**TO DO**.
Which lines in the records below contain the string "Google" with matching case? Pick out and copy each of those lines.

[Stored data entries]
┄┄┄┄┄┄

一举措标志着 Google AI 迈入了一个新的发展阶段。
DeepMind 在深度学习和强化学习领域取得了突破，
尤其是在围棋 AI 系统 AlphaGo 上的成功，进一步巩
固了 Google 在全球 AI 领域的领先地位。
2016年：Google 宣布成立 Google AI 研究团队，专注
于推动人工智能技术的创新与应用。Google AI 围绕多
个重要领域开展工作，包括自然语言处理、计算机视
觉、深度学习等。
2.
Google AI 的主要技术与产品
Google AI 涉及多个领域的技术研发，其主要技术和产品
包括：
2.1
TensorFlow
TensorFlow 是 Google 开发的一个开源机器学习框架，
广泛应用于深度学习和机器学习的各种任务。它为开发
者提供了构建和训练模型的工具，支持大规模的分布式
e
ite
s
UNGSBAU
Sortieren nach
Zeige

┄┄┄┄┄┄

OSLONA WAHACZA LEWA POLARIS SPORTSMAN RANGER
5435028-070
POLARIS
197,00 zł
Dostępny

┄┄┄┄┄┄

**RESPONSE TO THIS EXERCISE**.
一举措标志着 Google AI 迈入了一个新的发展阶段。
固了 Google 在全球 AI 领域的领先地位。
2016年：Google 宣布成立 Google AI 研究团队，专注
于推动人工智能技术的创新与应用。Google AI 围绕多
Google AI 的主要技术与产品
Google AI 涉及多个领域的技术研发，其主要技术和产品
TensorFlow 是 Google 开发的一个开源机器学习框架，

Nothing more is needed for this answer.